Not all results of hypothesis tests are equal. A hypothesis test or test of statistical significance typically has a level of significance attached to it. This level of significance is a number that is typically denoted with the Greek letter alpha. One question that comes up in statistics class is, “What value of alpha should be used for our hypothesis tests?”

The answer to this question, as with many other questions in statistics is, “It depends on the situation.” We will explore what we mean by this. Many journals throughout different disciplines define that statistically significant results are those for which alpha is equal to 0.05 or 5%. But the main point to note is that there is not a universal value of alpha that should be used for all statistical tests.

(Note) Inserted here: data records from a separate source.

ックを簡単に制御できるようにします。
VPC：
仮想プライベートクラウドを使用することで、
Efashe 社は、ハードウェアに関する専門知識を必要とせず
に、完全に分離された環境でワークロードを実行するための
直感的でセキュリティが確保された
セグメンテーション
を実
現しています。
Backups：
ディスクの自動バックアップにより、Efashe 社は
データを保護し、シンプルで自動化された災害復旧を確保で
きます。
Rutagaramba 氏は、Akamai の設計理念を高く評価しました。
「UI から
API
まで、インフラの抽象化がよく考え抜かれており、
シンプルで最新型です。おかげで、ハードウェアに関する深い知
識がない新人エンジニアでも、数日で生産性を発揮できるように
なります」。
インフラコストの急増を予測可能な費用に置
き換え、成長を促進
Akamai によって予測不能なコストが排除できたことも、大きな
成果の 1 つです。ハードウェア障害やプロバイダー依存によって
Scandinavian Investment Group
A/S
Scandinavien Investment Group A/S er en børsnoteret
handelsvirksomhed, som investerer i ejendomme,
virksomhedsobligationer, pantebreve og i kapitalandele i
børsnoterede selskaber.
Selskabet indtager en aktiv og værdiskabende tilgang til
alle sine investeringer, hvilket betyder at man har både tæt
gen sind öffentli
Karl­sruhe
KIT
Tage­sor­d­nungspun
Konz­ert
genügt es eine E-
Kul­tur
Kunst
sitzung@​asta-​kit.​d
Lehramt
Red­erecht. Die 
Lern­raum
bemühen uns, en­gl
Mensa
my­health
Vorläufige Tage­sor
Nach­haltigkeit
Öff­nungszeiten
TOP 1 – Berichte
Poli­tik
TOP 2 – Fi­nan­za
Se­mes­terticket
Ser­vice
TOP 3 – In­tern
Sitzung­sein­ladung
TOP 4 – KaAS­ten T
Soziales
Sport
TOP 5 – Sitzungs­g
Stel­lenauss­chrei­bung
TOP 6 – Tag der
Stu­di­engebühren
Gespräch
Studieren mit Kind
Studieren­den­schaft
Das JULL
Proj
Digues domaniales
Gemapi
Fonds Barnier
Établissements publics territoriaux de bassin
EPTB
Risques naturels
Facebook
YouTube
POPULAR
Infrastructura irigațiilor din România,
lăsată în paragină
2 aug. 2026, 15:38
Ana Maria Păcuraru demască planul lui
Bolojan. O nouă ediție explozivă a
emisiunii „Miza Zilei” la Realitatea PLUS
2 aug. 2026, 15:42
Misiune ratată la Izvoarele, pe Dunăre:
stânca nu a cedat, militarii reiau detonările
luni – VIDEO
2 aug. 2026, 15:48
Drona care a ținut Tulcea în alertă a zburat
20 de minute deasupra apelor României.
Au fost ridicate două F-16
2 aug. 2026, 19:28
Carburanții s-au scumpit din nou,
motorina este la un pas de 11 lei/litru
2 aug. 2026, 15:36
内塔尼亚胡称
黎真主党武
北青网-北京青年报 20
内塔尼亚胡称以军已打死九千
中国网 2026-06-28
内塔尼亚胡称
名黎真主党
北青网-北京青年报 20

### Commonly Used Values Levels of Significance

The number represented by alpha is a probability, so it can take a value of any nonnegative real number less than one. Although in theory any number between 0 and 1 can be used for alpha, when it comes to statistical practice this is not the case. Of all levels of significance the values of 0.10, 0.05 and 0.01 are the ones most commonly used for alpha. As we will see, there could be reasons for using values of alpha other than the most commonly used numbers.

### Level of Significance and Type I Errors

One consideration against a “one size fits all” value for alpha has to do with what this number is the probability of. The level of significance of a hypothesis test is exactly equal to the probability of a Type I error. A Type I error consists of incorrectly rejecting the null hypothesis when the null hypothesis is actually true. The smaller the value of alpha, the less likely it is that we reject a true null hypothesis.

There are different instances where it is more acceptable to have a Type I error. A larger value of alpha, even one greater than 0.10 may be appropriate when a smaller value of alpha results in a less desirable outcome.

In medical screening for a disease, consider the possibilities of a test that falsely tests positive for a disease with one that falsely tests negative for a disease. A false positive will result in anxiety for our patient, but will lead to other tests that will determine that the verdict of our test was indeed incorrect. A false negative will give our patient the incorrect assumption that he does not have a disease when he in fact does. The result is that the disease will not be treated. Given the choice we would rather have conditions that result in a false positive than a false negative.

In this situation we would gladly accept a greater value for alpha if it resulted in a tradeoff of a lower likelihood of a false negative.

### Level of Significance and P-Values

A level of significance is a value that we set to determine statistical significance. This is ends up being the standard by which we measure the calculated p-value of our test statistic. To say that a result is statistically significant at the level alpha just means that the p-value is less than alpha. For instance, for a value of alpha = 0.05, if the p-value is greater than 0.05, then we fail to reject the null hypothesis.

There are some instances in which we would need a very small p-value to reject a null hypothesis. If our null hypothesis concerns something that is widely accepted as true, then there must be a high degree of evidence in favor of rejecting the null hypothesis. This is provided by a p-value that is much smaller than the commonly used values for alpha.

### Conclusion

There is not one value of alpha that determines statistical significance. Although numbers such as 0.10, 0.05 and 0.01 are values commonly used for alpha, there is no overriding mathematical theorem that says these are the only levels of significance that we can use. As with many things in statistics we must think before we calculate and above all use common sense.